Yesterday we saw that maintaining project quality is a key issue for integrators (maintainers). So it seems appropriate that my third choice from the recent ICSE ’15 conference papers examines the question of when quality starts to slip at the code level, and what causes it.

Bad code smells (shortly “code smells” or “smells”), i.e., symptoms of poor design and implementation choices, represent one important factor contributing to technical debt, and possibly affecting the maintainability of a software system… to the best of our knowledge, there is no comprehensive empirical investigation into when and why code smells are introduced in software projects. Common wisdom suggests that urgent maintenance activities and pressure to deliver features while prioritizing time-to-market over code quality are often the causes of such smells. Generally speaking, software evolution has always been considered as one of the reasons behind “software ageing” or “increasing complexity.”

Tufano et al. studied 200 open source projects from the Apache, Eclipse, and Android ecosystems to understand when and why smells were introduced. Over half a million commits were analysed. The study was based on a mix of smells related to large and complex components as well as smells related to lack of adoption of good practices, so as to be representative of the different categories of smells.

We focus our study on the following types of smells: 1) Blob Class: a large class with different responsibilities that monopolizes most of the system’s processing; 2) Class Data Should be Private: a class exposing its attributes, violating the information hiding principle; 3) Complex Class: a class having a high cyclomatic complexity; 4) Functional Decomposition: a class where inheritance and polymorphism are poorly used, declaring many private fields and implementing few methods; 5) Spaghetti Code: a class without structure that declares long methods without parameters.

I’m going to skip over the methodology and jump straight to the findings – see the full paper for more details on how the analysis was conducted.

When are code smells introduced?

The surprising finding in the light of the software ageing theory is that most of the smell instances are introduced when a code entity is first added to the versioning system. When a smell does appear at a later point, “its symptoms (metric value increases) occur very fast, and not gradually.” In the case of Blobs for example:

For the overall dataset, the slope for classes that will become Blobs is 849.90 as compared to the 0.25 of clean classes. Thus, while the cohesion of classes generally decreases over time, classes destined to become Blobs exhibit cohesion metric loss orders of magnitude faster than clean classes. In general, the results in Table V show strong differences in the metrics’ slope between clean and smelly files, indicating that it could be possible to create recommenders warning developers when the changes performed on a specific code component show a dangerous trend that could lead to the introduction of a bad smell.

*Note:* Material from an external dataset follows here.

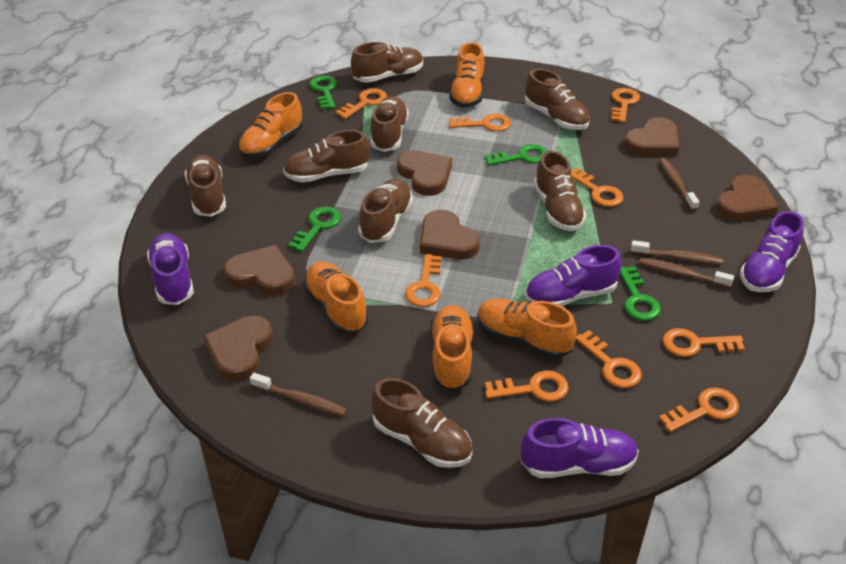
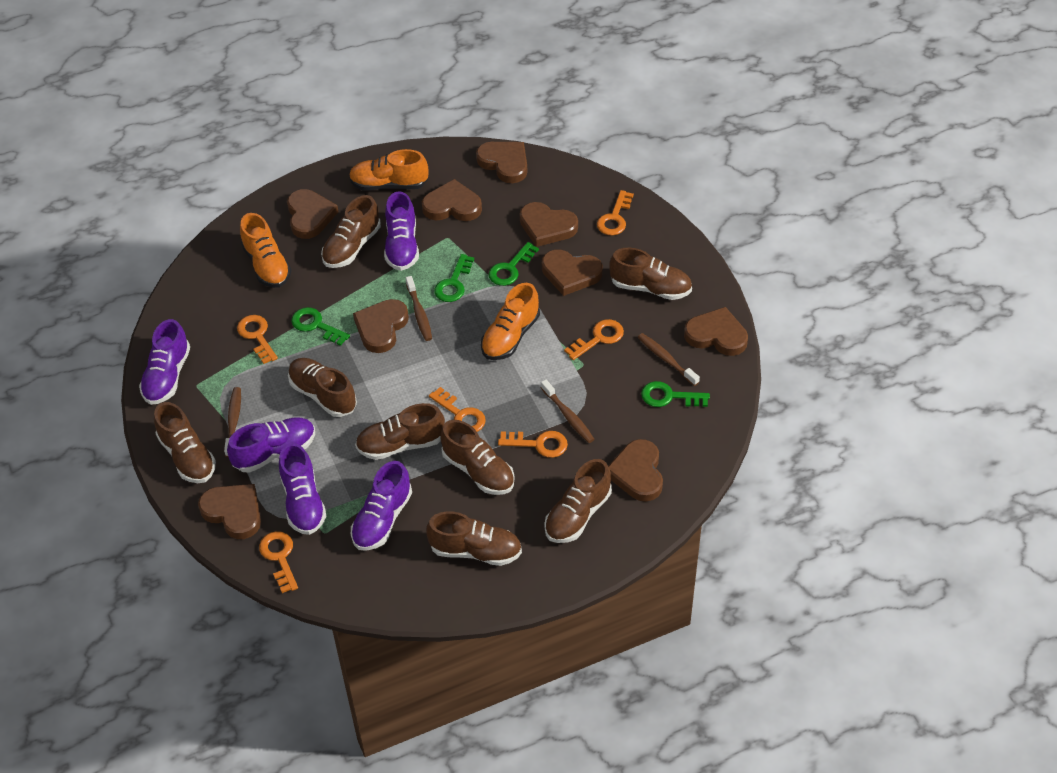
brown heart: [203,316,273,382] [224,245,295,296] [397,150,452,196] [420,210,480,259] [624,117,679,156] [716,175,779,221] = 6 -> [198,484,261,539] [287,189,339,239] [353,299,409,353] [422,179,482,221] [476,142,527,183] [520,202,578,247] [542,250,603,296] [608,439,663,502] [684,307,748,356] = 9
orange key: [336,88,387,119] [405,254,442,307] [449,114,511,132] [485,370,569,402] [571,168,624,207] [575,330,642,388] [611,88,640,123] [659,387,739,432] [663,328,745,357] = 9 -> [237,315,278,364] [259,531,298,593] [429,387,486,432] [498,431,568,458] [564,319,624,360] [597,190,634,236] = 6
orange shoe: [238,92,303,158] [303,261,368,334] [430,305,474,391] [449,42,484,108] [477,299,577,359] = 5 -> [240,213,291,288] [349,149,428,191] [481,283,540,360] = 3
purple shoe: [147,233,194,305] [521,418,639,478] [525,245,622,306] [740,211,804,292] = 4 -> [139,319,190,405] [227,418,315,473] [279,443,327,535] [351,461,412,551] [384,191,419,271] = 5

Why are code smells introduced?

Among the three different ecosystems analyzed, results show that smell instances are mainly introduced when developers perform enhancement operations on the system. When considering the three ecosystems altogether, for all the considered types of smells the percentage of smell-introducing commits tagged as enhancement ranges between 60% and 66%. Note that by enhancement we mean changes applied by developers on existing features aimed at improving them.

If you consider both enhancements and new features the percentage rises to over 80%. Another endorsement for the theory that most smells are introduced on day one.

Bug-fixes do of course introduce smells as well (between 6-16% of smells are introduced during bug fixing). Finally, refactoring – which is supposed to clean up the code and reduce smells, is also a source of smell introduction!

While refactoring is the principal treatment to remove smells, we found 394 cases in which developers introduced new smells when performing refactoring operations.

What I can’t easily see in the figures is a comparison to baseline activity. For example, 6-16% of smells may be introduced during bug fixing, but does that make bug fixing more or less smelly than other activities? We don’t know unless we also know what overall % of activity is devoted to bug fixing…

More smells are also introduced in the run-up to a release (but again, we don’t know if more work overall is also done in the run-up to a release – often yes in my experience):

As expected, most of the smells are introduced the last month before issuing a release. Indeed, the percentage of smells introduced more than one month prior to issuing a release is really low (ranging between 0% and 11%). This consideration holds for all the ecosystems and for all the bad smells analyzed, thus confirming the common wisdom that the deadline pressure on developers can be one of the main causes for smell introduction.

And those smells are often introduced by the files’ owners, not by newcomers:

We can also observe that generally the developers who introduce a smell are not newcomers while often they are owners of the files. At the first glance, this could look like an unexpected result. The owner of the file—one of the most experienced developers of the file—is the one that has the higher likelihood of introducing a smell. However, as also discussed by Zeller in his book Why programs fail, more experienced developers tend to perform more complex and critical tasks. Thus, it is likely that their commits are more prone to introducing design problems.

(It’s also the case that the owner of the file is just more likely to do more work in the file, and hence have more chance of introducing smells. Plus, we’ve already been told that many smells are introduced when an entity is first created, and by definition that is by the owner of the file).